Step 3: Enable Amazon Config - Amazon WAF, Amazon Firewall Manager, and Amazon Shield Advanced
Services or capabilities described in Amazon Web Services documentation might vary by Region. To see the differences applicable to the China Regions, see Getting Started with Amazon Web Services in China (PDF).

Step 3: Enable Amazon Config

To use Firewall Manager, you must enable Amazon Config.

Note

You incur charges for your Amazon Config settings, according to Amazon Config pricing. For more information, see Getting Started with Amazon Config.

Note

In order for Firewall Manager to monitor policy compliance, Amazon Config must continuously record configuration changes for protected resources. In your Amazon Config configuration, the recording frequency must be set to Continuous, which is the default setting.

To enable Amazon Config for Firewall Manager

  1. Enable Amazon Config for each of your Amazon Organizations member accounts, including the Firewall Manager administrator account. For more information, see Getting Started with Amazon Config.

  2. Enable Amazon Config for each Amazon Web Services Region that contains the resources that you want to protect. You can enable Amazon Config manually, or you can use the Amazon CloudFormation template "Enable Amazon Config" at Amazon CloudFormation StackSets Sample Templates.

    If you don't want to enable Amazon Config for all resources, then you must enable the following according to the type of Firewall Manager policies that you use:

    • WAF policy – Enable Config for the resource types CloudFront Distribution, Application Load Balancer (choose ElasticLoadBalancingV2 from the list), API Gateway, WAF WebACL, WAF Regional WebACL, and WAFv2 WebACL. To enable Amazon Config to protect a CloudFront distribution, you must be in the US East (N. Virginia) Region. Other Regions don't have CloudFront as an option.

    • Shield policy – Enable Config for the resource types Shield Protection, ShieldRegional Protection, Application Load Balancer, EC2 EIP, WAF WebACL, WAF Regional WebACL, and WAFv2 WebACL.
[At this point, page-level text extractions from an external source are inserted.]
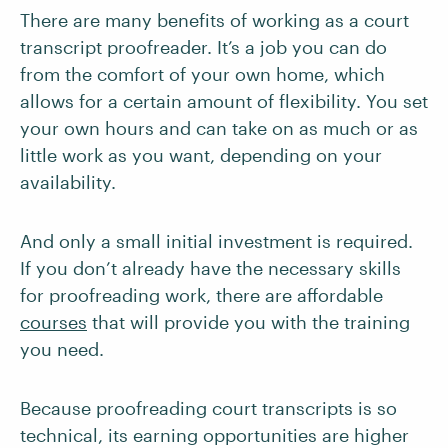
There are many benefits of working as a court
transcript proofreader. It’s a job you can do
from the comfort of your own home, which
allows for a certain amount of flexibility. You set
your own hours and can take on as much or as
little work as you want, depending on your
availability.
And only a small initial investment is required.
If you don’t already have the necessary skills
for proofreading work, there are affordable
courses
that will provide you with the training
you need.
Because proofreading court transcripts is so
technical, its earning opportunities are higher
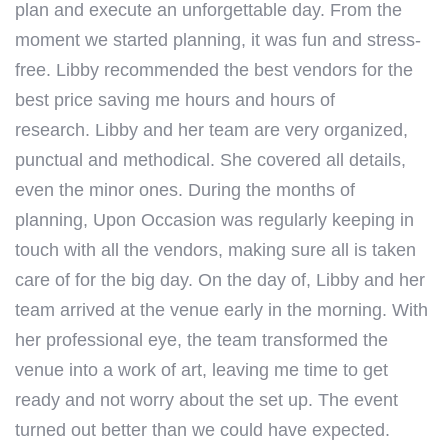
plan and execute an unforgettable day. From the
moment we started planning, it was fun and stress-
free.
Libby
recommended the best vendors for the
best price saving me hours and hours of
research.
Libby
and her team are very organized,
punctual and methodical. She covered all details,
even the minor ones. During the months of
planning, Upon Occasion was regularly keeping in
touch with all the vendors, making sure all is taken
care of for the big day. On the day of,
Libby
and her
team arrived at the venue early in the morning. With
her professional eye, the team transformed the
venue into a work of art, leaving me time to get
ready and not worry about the set up. The event
turned out better than we could have expected.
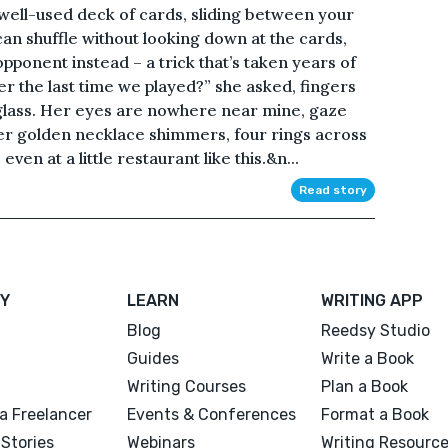
well-used deck of cards, sliding between your
 can shuffle without looking down at the cards,
ponent instead – a trick that’s taken years of
 the last time we played?” she asked, fingers
 glass. Her eyes are nowhere near mine, gaze
er golden necklace shimmers, four rings across
en at a little restaurant like this.&n...
Read story
Y
LEARN
WRITING APP
Blog
Reedsy Studio
Guides
Write a Book
Writing Courses
Plan a Book
a Freelancer
Events & Conferences
Format a Book
Stories
Webinars
Writing Resourc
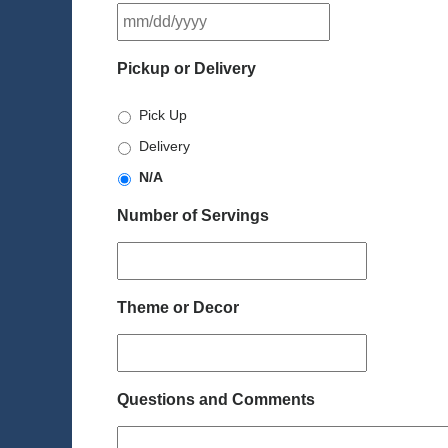
MM
slash
DD
Pickup or Delivery
slash
YYYY
Pick Up
Delivery
N/A
Number of Servings
Theme or Decor
Questions and Comments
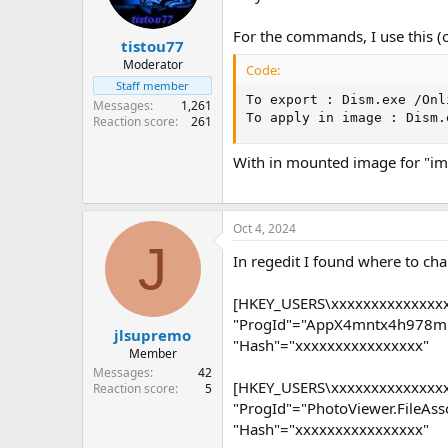
For the commands, I use this (o
tistou77
Moderator
Code:
Staff member
To export : Dism.exe /Onl
Messages
1,261
To apply in image : Dism.
Reaction score
261
With in mounted image for "im
Oct 4, 2024
J
In regedit I found where to chan
[HKEY_USERS\xxxxxxxxxxxxxxxx
"ProgId"="AppX4mntx4h978m
jlsupremo
"Hash"="xxxxxxxxxxxxxxxx"
Member
Messages
42
[HKEY_USERS\xxxxxxxxxxxxxxxx
Reaction score
5
"ProgId"="PhotoViewer.FileAsso
"Hash"="xxxxxxxxxxxxxxxx"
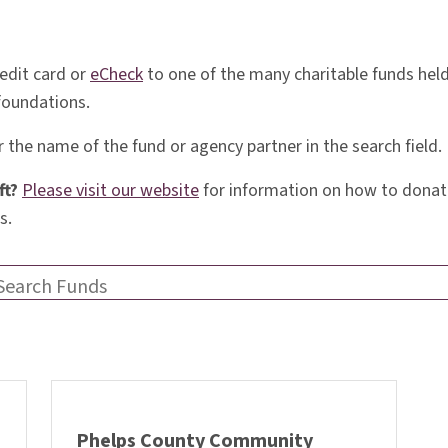
edit card or
eCheck
to one of the many charitable funds he
 foundations.
 the name of the fund or agency partner in the search field.
ft?
Please visit our website
for information on how to donate
s.
Search Funds
Phelps County Community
    • Security group policy – Enable Config for the resource types EC2 SecurityGroup, EC2 Instance, and EC2 NetworkInterface.

    • Network ACL policy – Enable Config for the resource types Amazon EC2 Subnet and Amazon EC2 network ACL.

    • Network Firewall policy – Enable Config for the resource types NetworkFirewall FirewallPolicy, NetworkFirewall RuleGroup, EC2 VPC, EC2 InternetGateway, EC2 RouteTable, and EC2 Subnet.

    • DNS Firewall policy – Enable Config for the resource type EC2 VPC.

    • Third-party firewall policy – Enable Config for the resource types Amazon EC2 VPC, Amazon EC2 InternetGateway, Amazon EC2 RouteTable, Amazon EC2 Subnet, and Amazon EC2 VPCEndpoint.

    Note

    If you configure your Amazon Config recorder to use a custom IAM role, you need to make sure the IAM policy has the proper permissions to record the Firewall Manager policy's required resource types. Without the proper permissions, the required resources may not be recorded which prevents Firewall Manager from properly protecting your resources. Firewall Manager doesn't have visibility into these permission misconfigurations. For information about using IAM with Amazon Config, see IAM for Amazon Config.